« Mission impossible Fallout » de Christopher McQuarrie – critique du Blanc Lapin

Tom Cruise a réussi l’exploit de créer une franchise sur son nom qui dure depuis 22 ans et qui lui a sauvé sa carrière à plusieurs reprises soit une mission pas facile à relever à Hollywood. A chaque fois que Tom a senti le box-office lui échapper sur ses projets, il est revenu à sa copie cachée de James Bond et çà a cartonné.

La recette était au début de prendre de grands noms comme réalisateurs, Brian de Palma, John Woo, JJ Abrams, et Brad Bird.

Ceci fonctionnait, efficacement, livrant des spectacles vraiment divertissants, au dessus du panier. Et puis il y a deux ans il confie les reines à Christopher McQuarrie, qui l’avait dirigé sur Jack Reacher et qui avait écrit les scénari de Valkyrie, Mission: Impossible: Ghost Protocol, et Edge of Tomorrow.

Ce pari fut réussi au-delà des espérances avec « Mission impossible Rogue Nation » qui reçut à très juste titre des critiques dithyrambiques et un box office au-dessus des attentes, relançant la franchise. Rares d’ailleurs sont les séries de plus de cinq films qui durent sur aussi longtemps, avec une récurrence qualitative et un casting stable.

Et bien non seulement Christopher McQuarrie remet le couvert avec la même efficacité redoutable mais il enfonce le clou. Son idée géniale était de coller enfin vraiment à la série dont les films sont adaptés, en créant une famille, une équipe d’espions autour d’Ethan Hunt. Certes, les cascades (faites par Cruise himself) et effets spéciaux donnent lieu à des scènes irréalistes mais on s’en fout totalement car c’est le concept. D’ailleurs, le film s’en amuse et le public en rigole dans la salle.
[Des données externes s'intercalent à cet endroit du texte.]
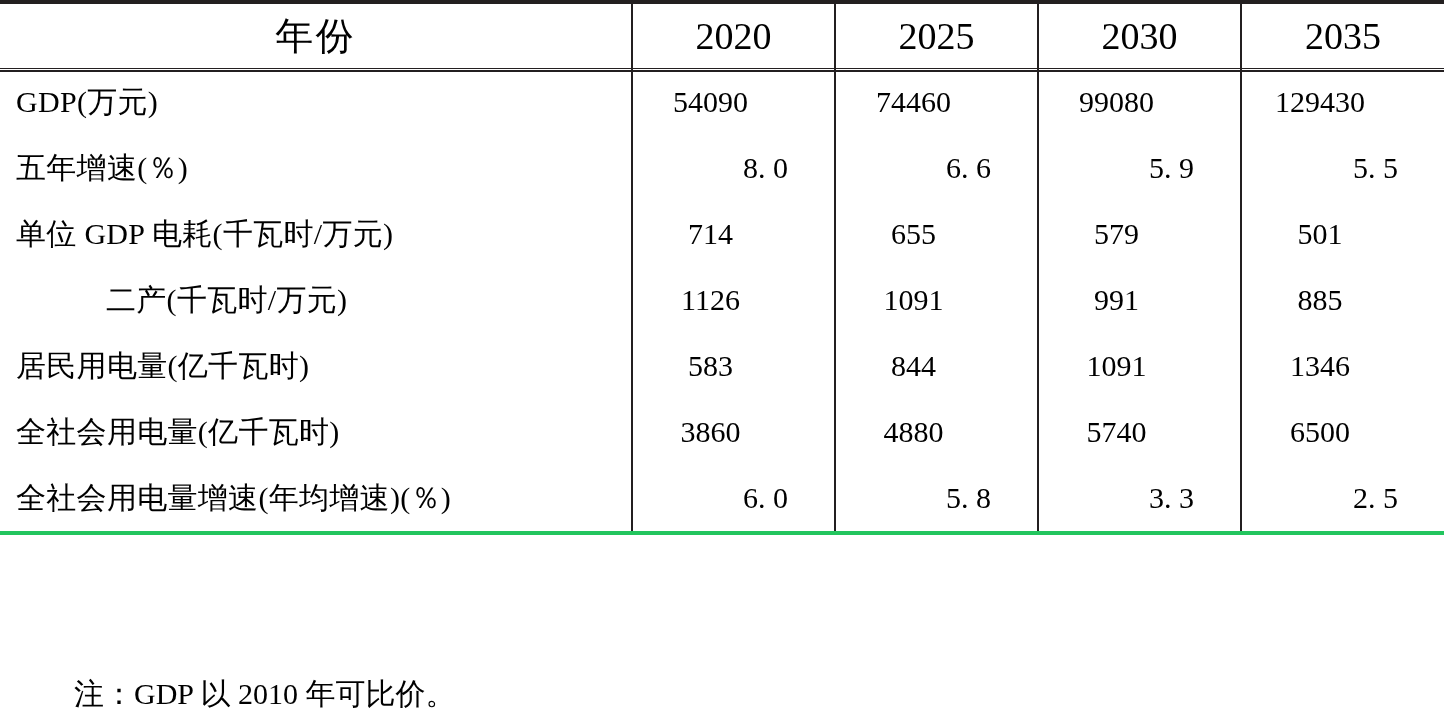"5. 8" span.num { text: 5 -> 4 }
L’idée donc de la team, s’appuie sur le retour de la révélation du précédant opus, Rebecca Ferguson, toujours aussi énigmatique, de Simon Pegg, présent depuis le 3ème opus (4ème film donc), caution comique et Ving Rhames depuis le 1er il y a 22 ans. Et ceci donne comme dans le précédent une dimension qui n’existait pas auparavant. Hunt en devient humain, contrairement à James Bond, car il a des racines, des amis qui passent avant des milliers de morts. Le scénario est écrit au cordeau, ne laissant que très peu de respiration. Enfin, le Némésis qu’a su trouver Christopher McQuarrie lors du précédent film, revient ! Et un bon film de divertissement a de fortes chances d’être plus réussi avec un bon méchant qui a du charisme. Sean Harris est parfait une fois de plus dans le job. Même sans parler il fait flipper. Quant à Henry Cavill, il incarne un nouveau personnage qui certes ne surprend pas, mais qui envoie une sacrée dose de testostérone face au mâle dominant qu’incarne Tom Cruise. Et c’est là aussi une superbe idée que de lui coller un petit jeune.

Bref, vous l’aurez compris, « Mission impossible Fallout » est LE blockbuster de l’été qu’il faut courir voir, même si vous avez loupé le précédent. C’est jouissif car c’est super bien huilé, brillamment mis en scène et très très au-dessus d’un Bond classique.